Mas se as camadas são tão independentes, como é feita a comunicação entre elas? Essa contradição é resolvida com o Princípio de Inversão de Dependência. Robert C. MARTIN (2017) expõe que pode-se organizar as interfaces e relacionamentos de herança para que as dependências do código fonte fiquem opostas ao fluxo do controle nos pontos certos. Se um caso de uso precisa se comunicar com o apresentador, essa chamada não pode ser direta, pois violaria a Regra da Dependência, então o caso de uso chama uma interface do círculo interno e o apresentador no círculo externo que faz a implementação. Essa técnica pode ser utilizada entre todas as camadas da arquitetura. Os dados que trafegam entre as camadas podem ser estruturas básicas ou objetos de transferência de dados simples, sendo esses dados apenas argumentos para chamadas de função. Não devem ser transmitidas entidades ou registros das bases de dados para não violar a Regra da Dependência.
Conclusões
Não existe uma arquitetura que seja a "bala de prata" e consiga resolver todos os problemas. E não é a Arquitetura Limpa que veio para isto.
Uma vez que a base da aplicação foi criada, a Arquitetura Limpa ajuda a manter e evoluir a aplicação sem que seja necessário muito custo (seja de recurso físico ou tempo). Essa ajuda se dá pelo fato de suas camadas serem independentes e pelo uso constante dos padrões de projetos, com isso as alterações de uma parte determinada do sistema tendem a não interferir com o funcionamento do restante da aplicação.
Em contrapartida, é necessário uma equipe mais experiente de desenvolvedores para atuar no sistema. É preciso de conhecimento de padrões de projeto para que consiga manter e estruturar o software. Também leva mais tempo do que uma aplicação MVP simples para que consiga ver os primeiros resultados, sendo importante ter um alinhamento forte com o cliente para deixar as vantagens futuras claras.

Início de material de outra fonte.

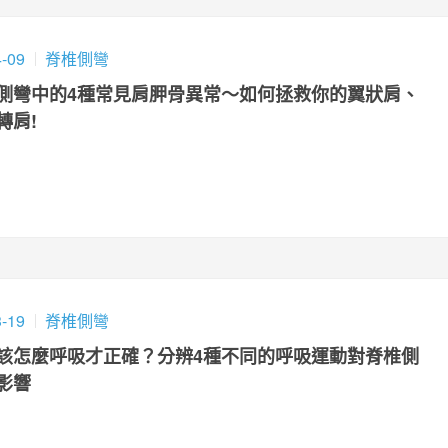
4-09
脊椎側彎
側彎中的4種常見肩胛骨異常～如何拯救你的翼狀肩、
轉肩!
3-19
脊椎側彎
該怎麼呼吸才正確？分辨4種不同的呼吸運動對脊椎側
影響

Por fim, conclui-se que para aplicações que tendem a crescer e se manter por muitos anos, a abordagem da Arquitetura Limpa é uma boa solução para ser utilizada. No entanto, para sistemas simples e que não evoluam, talvez não vale o esforço com tamanha arquitetura, sendo mais sábio seguir por padrões arquiteturais mais simples.
Referências
- SOMMERVILLE, Ian. Software Engineering. 9. ed. Harlow, England: Addison-Wesley, 2010. ISBN 978-0-13-703515-1.
- BASS, Len; CLEMENTS, Paul; KAZMAN, Rick. Software Architecture in Practice. 3rd. ed. [S.l.]: Addison-Wesley Professional, 2012. ISBN 0321815734.
- MARTIN, Robert C. Clean Architecture: A Craftsman’s Guide to Software Structure and Design. 1st. ed. USA: Prentice Hall Press, 2017. ISBN 0134494164.